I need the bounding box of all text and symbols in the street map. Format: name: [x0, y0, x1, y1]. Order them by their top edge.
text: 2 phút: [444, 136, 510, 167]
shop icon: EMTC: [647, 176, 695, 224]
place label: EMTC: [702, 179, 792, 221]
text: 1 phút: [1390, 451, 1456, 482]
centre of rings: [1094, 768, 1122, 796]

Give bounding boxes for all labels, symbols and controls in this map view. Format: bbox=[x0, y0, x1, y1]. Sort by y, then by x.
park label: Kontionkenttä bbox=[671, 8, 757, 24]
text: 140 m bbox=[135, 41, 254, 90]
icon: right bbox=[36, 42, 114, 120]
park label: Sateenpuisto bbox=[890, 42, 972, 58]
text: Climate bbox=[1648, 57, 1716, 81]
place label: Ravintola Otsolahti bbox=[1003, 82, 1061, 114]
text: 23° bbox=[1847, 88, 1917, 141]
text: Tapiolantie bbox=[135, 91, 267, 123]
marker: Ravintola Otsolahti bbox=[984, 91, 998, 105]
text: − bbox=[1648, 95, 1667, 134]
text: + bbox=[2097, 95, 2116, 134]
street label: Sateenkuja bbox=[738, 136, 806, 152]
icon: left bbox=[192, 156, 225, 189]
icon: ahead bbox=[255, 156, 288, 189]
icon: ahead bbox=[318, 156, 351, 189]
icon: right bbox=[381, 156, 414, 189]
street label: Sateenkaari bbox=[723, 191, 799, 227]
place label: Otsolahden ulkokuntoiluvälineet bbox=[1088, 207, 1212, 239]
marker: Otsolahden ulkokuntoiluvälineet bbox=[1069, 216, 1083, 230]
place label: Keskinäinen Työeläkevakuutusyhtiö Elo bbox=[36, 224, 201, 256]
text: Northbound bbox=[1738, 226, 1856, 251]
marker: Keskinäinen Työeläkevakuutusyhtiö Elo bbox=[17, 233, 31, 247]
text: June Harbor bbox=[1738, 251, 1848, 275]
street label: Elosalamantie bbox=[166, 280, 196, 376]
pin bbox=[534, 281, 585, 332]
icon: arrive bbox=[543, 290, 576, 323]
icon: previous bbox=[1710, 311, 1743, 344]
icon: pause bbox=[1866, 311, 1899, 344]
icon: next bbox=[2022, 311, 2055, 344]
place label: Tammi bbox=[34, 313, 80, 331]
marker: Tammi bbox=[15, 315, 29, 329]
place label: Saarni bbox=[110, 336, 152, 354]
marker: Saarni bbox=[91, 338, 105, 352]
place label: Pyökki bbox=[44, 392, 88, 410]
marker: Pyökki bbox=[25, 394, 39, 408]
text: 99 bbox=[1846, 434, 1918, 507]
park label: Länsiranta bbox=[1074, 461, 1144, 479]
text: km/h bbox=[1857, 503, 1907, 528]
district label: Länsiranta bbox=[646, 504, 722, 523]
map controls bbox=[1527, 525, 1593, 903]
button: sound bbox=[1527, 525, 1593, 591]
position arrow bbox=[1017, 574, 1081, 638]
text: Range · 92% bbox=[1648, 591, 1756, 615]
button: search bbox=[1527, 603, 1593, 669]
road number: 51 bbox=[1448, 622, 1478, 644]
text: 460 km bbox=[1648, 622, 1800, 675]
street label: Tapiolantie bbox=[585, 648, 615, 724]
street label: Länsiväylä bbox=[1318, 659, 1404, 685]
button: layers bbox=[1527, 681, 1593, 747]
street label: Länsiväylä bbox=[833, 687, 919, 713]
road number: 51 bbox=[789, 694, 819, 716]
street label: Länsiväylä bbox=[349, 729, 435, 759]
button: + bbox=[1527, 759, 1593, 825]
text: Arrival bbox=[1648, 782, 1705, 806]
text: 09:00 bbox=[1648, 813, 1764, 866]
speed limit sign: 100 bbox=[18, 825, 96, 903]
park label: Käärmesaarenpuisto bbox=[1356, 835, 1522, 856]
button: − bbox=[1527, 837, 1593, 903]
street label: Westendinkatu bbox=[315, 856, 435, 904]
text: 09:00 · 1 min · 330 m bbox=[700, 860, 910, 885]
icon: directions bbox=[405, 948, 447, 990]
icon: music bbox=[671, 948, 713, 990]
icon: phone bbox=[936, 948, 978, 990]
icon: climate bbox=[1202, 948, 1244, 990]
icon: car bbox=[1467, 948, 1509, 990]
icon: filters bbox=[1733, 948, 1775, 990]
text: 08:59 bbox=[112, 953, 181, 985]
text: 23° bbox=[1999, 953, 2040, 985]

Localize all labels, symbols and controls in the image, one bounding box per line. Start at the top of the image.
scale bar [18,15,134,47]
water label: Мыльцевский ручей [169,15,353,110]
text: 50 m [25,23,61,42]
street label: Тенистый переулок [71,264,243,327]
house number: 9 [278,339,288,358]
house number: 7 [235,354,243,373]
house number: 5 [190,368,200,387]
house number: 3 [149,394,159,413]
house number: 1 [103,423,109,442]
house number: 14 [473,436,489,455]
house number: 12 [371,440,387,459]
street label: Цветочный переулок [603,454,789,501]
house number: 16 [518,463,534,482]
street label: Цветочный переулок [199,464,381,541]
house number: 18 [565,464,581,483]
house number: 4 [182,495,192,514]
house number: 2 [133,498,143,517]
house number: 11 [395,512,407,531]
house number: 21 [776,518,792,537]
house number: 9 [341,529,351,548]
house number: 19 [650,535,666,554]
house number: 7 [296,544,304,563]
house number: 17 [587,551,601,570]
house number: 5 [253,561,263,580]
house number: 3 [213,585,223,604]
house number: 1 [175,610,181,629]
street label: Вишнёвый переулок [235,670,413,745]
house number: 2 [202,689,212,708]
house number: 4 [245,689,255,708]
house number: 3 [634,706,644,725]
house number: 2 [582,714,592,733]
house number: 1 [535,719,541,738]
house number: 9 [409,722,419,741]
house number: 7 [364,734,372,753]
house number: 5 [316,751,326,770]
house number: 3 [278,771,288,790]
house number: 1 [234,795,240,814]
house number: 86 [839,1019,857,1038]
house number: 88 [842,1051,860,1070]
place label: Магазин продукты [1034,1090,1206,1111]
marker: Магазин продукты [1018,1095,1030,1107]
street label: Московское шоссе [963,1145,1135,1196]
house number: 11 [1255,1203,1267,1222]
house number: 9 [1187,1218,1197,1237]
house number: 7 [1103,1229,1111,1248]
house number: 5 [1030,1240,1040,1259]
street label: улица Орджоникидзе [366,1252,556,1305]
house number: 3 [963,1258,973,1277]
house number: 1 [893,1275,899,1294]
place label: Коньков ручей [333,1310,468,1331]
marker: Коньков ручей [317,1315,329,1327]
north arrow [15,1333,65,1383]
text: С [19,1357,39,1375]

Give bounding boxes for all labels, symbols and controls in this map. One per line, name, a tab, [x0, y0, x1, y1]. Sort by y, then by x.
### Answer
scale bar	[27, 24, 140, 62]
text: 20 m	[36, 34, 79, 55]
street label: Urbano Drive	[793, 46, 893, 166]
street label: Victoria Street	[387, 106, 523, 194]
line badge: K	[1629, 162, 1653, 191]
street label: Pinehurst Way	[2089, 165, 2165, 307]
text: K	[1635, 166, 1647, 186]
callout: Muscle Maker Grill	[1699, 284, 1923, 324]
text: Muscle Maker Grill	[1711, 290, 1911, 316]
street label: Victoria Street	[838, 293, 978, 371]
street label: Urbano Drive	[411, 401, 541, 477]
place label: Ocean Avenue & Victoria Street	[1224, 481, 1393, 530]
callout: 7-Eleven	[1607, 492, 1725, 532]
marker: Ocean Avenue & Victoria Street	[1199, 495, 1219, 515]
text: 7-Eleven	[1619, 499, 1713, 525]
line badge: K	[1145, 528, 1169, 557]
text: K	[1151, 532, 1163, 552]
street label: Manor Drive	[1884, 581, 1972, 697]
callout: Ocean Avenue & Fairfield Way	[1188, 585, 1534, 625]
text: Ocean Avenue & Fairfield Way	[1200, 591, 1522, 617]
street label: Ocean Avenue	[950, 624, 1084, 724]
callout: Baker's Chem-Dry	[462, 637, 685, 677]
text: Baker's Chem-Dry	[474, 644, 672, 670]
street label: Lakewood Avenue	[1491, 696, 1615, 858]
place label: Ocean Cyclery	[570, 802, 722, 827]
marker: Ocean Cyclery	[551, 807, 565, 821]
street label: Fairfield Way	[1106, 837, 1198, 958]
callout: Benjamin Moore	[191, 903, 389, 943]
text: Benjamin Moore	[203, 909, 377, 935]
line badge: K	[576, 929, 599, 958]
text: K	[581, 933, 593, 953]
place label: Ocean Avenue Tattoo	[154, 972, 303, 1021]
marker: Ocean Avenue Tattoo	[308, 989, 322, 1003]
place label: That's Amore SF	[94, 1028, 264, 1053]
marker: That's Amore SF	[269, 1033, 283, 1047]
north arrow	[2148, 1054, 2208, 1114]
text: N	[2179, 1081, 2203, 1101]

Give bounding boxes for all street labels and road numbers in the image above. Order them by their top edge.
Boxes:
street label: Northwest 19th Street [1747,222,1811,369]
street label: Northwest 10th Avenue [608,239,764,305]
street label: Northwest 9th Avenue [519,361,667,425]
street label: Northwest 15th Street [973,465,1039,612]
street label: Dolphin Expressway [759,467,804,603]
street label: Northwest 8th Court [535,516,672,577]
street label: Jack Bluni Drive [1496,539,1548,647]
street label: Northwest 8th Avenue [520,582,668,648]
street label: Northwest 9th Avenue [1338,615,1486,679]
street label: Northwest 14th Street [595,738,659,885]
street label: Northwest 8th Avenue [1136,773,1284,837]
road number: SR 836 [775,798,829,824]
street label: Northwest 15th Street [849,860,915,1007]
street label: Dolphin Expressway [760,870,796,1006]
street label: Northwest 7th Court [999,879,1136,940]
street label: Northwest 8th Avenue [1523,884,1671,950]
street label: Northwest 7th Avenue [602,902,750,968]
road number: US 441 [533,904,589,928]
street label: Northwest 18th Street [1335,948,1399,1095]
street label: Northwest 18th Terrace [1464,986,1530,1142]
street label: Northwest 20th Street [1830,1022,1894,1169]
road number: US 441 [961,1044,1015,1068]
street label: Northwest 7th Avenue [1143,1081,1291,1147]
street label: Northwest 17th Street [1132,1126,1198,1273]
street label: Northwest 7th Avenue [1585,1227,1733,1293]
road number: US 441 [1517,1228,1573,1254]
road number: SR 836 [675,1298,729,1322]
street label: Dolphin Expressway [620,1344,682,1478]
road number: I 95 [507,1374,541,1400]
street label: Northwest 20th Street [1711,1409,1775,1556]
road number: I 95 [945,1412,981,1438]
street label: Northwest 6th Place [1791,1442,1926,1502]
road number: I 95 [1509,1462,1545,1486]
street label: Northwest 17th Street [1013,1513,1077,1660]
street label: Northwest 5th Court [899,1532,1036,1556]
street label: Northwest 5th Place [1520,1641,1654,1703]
+---+
### TASK DETAILS
Could you please find every line of the listing above holding the string "labels" and copy it?

### FINISHED EXERCISE
Give bounding boxes for all labels, symbols and controls in this map view. Format: bbox=[x0, y0, x1, y1]. Sort by y, then by x.
Localize all labels, symbols and controls in the image, one bounding box per line. Start at the top of the image.
Give bounding boxes for all labels, symbols and controls in this map. One per line, name, a tab, [x0, y0, x1, y1]. Sort by y, then by x.
Give bounding boxes for all street labels and road numbers in the image above. Order them by their top edge.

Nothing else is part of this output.